Gwenaelle alla chercher le matériel d’attelage et commença à le poser sur le dos de la jument. Puis elle appela Cassandre.

- Cassandre, viens par ici pour m’aider à curer les sabots de Galipette, s’il te plait.

- Moi ? dit Cassandre, qui sembla se recroqueviller sur elle-même comme pour disparaître dans le sol.

- Oui, toi. Viens, je vais t’expliquer. Les autres, reculez un peu s’il vous plait ! Laissez-nous respirer !

Cassandre s’approcha lentement de Gwenaelle qui était près de la patte avant du cheval.

- Tu peux le faire, ne crains rien ! Moi je pèse soixante kilos, et cette jument en fait presque sept cents, pourtant c’est moi qui m’en occupe et qui la conduis où je veux. Le secret, c’est qu’il faut lui parler gentiment. Avant de faire quelque chose avec elle, tu viens la voir, tu la caresses en lui parlant, et après tu lui demandes de lever le pied. Regarde. Galipette, c’est moi Gwenaelle. Pied Galipette ! Pied ! Et tu lui pousses un peu la patte pour lui faire comprendre. Vas-y, essaye.

- Bonjour Galipette, dit Cassandre tout doucement en caressant le haut de la jambe de la jument qui paraissait une colonne de temple grec à côté d’elle. Puis elle se baissa, lui poussa le sabot en arrière comme l’avait fait Gwenaelle, et dit : « Pied Galipette, pied… s’il te plait Galipette, pied ! »

- Tu vois, elle fait ce que tu demandes. C’est une vielle jument, elle a l’habitude des enfants.
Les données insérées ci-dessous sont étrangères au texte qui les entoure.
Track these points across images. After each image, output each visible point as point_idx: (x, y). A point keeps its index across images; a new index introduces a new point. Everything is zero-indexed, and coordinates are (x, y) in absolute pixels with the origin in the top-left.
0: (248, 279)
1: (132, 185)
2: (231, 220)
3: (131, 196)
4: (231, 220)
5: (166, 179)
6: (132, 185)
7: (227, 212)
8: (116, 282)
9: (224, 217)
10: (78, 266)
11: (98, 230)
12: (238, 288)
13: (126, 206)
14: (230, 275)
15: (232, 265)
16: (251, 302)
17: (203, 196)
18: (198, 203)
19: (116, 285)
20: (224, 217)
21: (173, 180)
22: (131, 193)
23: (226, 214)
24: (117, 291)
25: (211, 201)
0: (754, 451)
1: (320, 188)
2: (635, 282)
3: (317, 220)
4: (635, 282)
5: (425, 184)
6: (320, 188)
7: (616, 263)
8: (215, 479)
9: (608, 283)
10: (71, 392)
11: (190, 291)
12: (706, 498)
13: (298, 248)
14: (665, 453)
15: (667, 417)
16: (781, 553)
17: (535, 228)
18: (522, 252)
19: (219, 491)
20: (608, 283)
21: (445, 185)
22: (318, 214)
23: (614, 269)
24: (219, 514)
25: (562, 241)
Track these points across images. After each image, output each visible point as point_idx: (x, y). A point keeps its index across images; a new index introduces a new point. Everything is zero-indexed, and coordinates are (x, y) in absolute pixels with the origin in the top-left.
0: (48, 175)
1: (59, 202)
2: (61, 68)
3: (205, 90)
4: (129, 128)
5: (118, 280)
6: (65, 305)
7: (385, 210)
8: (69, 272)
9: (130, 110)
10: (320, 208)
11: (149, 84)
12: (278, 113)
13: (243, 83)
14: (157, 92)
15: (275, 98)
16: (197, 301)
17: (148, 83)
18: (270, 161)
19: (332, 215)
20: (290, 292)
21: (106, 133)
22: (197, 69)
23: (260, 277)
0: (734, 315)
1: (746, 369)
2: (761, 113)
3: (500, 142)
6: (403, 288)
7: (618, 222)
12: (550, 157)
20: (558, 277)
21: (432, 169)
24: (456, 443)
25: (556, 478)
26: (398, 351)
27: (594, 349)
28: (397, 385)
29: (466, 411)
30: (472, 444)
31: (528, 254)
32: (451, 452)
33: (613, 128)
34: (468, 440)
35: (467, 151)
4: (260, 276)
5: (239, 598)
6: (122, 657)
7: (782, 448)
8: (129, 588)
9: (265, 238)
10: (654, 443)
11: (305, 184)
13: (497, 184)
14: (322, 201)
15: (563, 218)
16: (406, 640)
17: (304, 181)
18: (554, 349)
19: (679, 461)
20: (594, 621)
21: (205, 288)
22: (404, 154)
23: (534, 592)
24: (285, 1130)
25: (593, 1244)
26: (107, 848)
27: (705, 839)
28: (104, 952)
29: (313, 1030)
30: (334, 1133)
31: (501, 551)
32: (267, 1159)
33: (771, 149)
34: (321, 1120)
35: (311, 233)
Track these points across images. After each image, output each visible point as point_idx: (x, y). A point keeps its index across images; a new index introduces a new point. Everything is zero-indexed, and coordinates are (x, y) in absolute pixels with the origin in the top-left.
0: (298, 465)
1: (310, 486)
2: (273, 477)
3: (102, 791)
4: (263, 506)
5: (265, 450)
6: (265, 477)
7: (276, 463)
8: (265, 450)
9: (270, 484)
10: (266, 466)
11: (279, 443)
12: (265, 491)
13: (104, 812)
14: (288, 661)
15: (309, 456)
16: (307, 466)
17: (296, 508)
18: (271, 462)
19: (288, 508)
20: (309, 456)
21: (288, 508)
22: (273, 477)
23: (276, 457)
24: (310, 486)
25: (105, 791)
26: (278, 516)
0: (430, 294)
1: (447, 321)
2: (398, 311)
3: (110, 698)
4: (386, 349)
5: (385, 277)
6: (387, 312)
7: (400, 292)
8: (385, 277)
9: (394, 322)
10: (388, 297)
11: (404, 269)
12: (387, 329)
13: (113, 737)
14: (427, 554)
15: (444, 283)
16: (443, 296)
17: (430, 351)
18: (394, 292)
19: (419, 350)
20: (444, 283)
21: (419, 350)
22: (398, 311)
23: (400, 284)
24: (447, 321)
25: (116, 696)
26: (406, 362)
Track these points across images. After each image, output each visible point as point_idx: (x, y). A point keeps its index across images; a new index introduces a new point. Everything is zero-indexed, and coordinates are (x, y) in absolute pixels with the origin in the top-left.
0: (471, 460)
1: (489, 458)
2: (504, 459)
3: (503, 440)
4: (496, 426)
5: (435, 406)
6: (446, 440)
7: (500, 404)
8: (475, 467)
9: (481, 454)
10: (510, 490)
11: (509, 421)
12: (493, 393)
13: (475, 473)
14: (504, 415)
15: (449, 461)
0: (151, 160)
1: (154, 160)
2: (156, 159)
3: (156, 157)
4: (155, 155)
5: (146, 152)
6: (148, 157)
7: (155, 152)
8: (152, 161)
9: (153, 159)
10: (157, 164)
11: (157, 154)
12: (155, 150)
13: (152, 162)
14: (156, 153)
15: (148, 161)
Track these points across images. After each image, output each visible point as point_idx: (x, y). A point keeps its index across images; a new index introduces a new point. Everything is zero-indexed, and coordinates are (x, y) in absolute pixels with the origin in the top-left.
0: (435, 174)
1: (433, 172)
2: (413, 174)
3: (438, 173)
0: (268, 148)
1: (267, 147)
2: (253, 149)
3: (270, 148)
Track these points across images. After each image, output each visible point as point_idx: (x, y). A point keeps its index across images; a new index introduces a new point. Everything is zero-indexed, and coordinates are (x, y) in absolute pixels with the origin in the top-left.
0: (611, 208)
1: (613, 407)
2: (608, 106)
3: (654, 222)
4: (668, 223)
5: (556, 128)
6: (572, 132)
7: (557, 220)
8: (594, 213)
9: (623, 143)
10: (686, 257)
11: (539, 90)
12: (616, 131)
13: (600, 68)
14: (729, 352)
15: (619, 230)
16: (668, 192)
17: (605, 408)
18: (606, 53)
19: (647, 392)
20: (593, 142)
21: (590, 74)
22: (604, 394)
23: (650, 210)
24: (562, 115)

Maintenant gratte le dessous de son sabot avec la pointe en fer du cure-pied.

- Cela ne va pas lui faire de mal ?

- Mais non ! Rien à craindre, vas-y, gratte ! Et donne un petit coup de brosse partout à la fin avec l’autre côté de l’outil pour terminer le ménage. Tu veux aussi faire les autres pieds ?

- Moi, Gwenaelle ! Moi ! s’exclamèrent plusieurs enfants.

- Hé, doucement autour de la jument, ne criez pas ! C’est à Cassandre de curer les pieds de Galipette aujourd’hui, elle n’avait jamais essayé avant.

Cassandre se mit à nettoyer les autres sabots, les grattant consciencieusement, les brossant parfaitement sous l’œil attentif de Gwenaelle. Puis, la jument attelée, les enfants montèrent à bord de la remorque couverte pour rejoindre l’école, et ensuite les différents hameaux, le tout au pas tranquille de la jument.